Build few-shot learning models

Active learning for classification


Also available on 📺 YouTube

Click here to see a video explanation of how you can build active learners.

Just as you can write labeling functions for your labeling automation, you can also easily integrate active learners. To do so, head to the heuristics overview page and select "Active learning" from the "New heuristic" button.


Similar to the labeling function editor, a coding interface will appear with pre-entered data. Once you made sure that you have the right labeling task selected, you can pick an embedding from the purple badges right above the editor. If you click on them, their configuration will be copied to your clipboard, such that you can enter the name into the value embedding_name of decorator @params_fit.


You can use Scikit-Learn inside the editor as you like, e.g. to extend your model with grid search. The self.model is any model that fits the Scikit-Learn estimator interface, i.e. you can also write code like this:

from sklearn.model_selection import GridSearchCV
from sklearn.tree import DecisionTreeClassifier

class ActiveDecisionTree(LearningClassifier):

    def __init__(self):
        params = {
            "criterion": ["gini", "entropy"],
            "max_depth": [5, 10, None]
        self.model = GridSearchCV(DecisionTreeClassifier(), params, cv=3)

# ...

As with any other heuristic, your function will automatically and continuously be evaluated against the data you label manually.

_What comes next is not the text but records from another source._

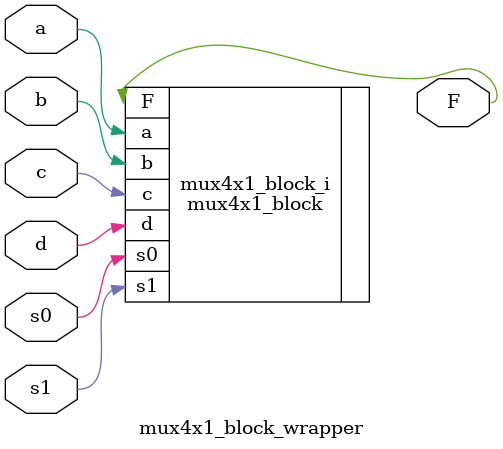
<source format=v>
`timescale 1 ps / 1 ps

module mux4x1_block_wrapper
   (F,
    a,
    b,
    c,
    d,
    s0,
    s1);
  output [0:0]F;
  input a;
  input b;
  input c;
  input d;
  input s0;
  input s1;

  wire [0:0]F;
  wire a;
  wire b;
  wire c;
  wire d;
  wire s0;
  wire s1;

  mux4x1_block mux4x1_block_i
       (.F(F),
        .a(a),
        .b(b),
        .c(c),
        .d(d),
        .s0(s0),
        .s1(s1));
endmodule

</source>
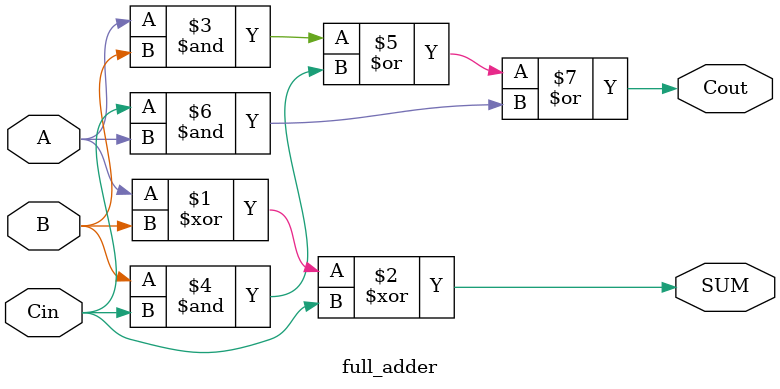
<source format=v>
`timescale 1ns / 1ps

module full_adder(
    input A,
    input B,
    input Cin,
    output SUM,
    output Cout
);
    assign SUM  = A ^ B ^ Cin;
    assign Cout = (A & B) | (B & Cin) | (Cin & A);
endmodule


</source>
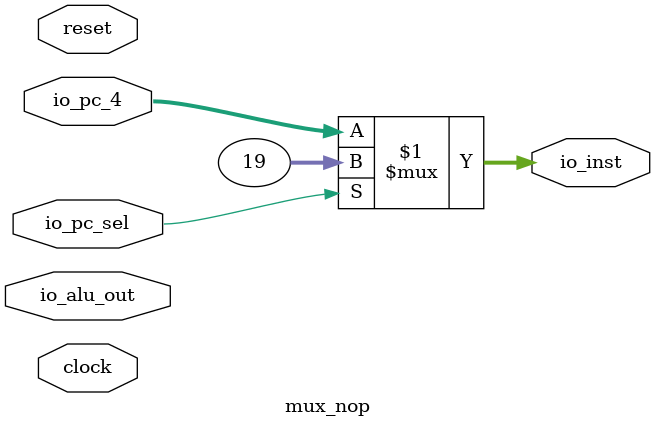
<source format=v>
module mux_nop(
  input         clock,
  input         reset,
  input  [31:0] io_pc_4,
  input  [31:0] io_alu_out,
  input         io_pc_sel,
  output [31:0] io_inst
);
  assign io_inst = io_pc_sel ? 32'h13 : io_pc_4; // @[mux_nop.scala 21:17]
endmodule

</source>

Minimum confidence for finetuning

One way to improve the precision of your heuristics is to label more data (also, there typically is a steep learning curve, in the beginning, so make sure to label at least some records). Another way is to increase the min_confidence threshold of the @params_inference decorator. Generally, precision beats recall in active learners for weak supervision, so it is perfectly fine to choose higher values for the minimum confidence.

Active learning for extraction

We're using our own library sequencelearn to enable a Scikit-Learn-like API for programming span predictors, which you can also use outside of our application.

Other than importing a different library, the logic works analog to active learning classifiers.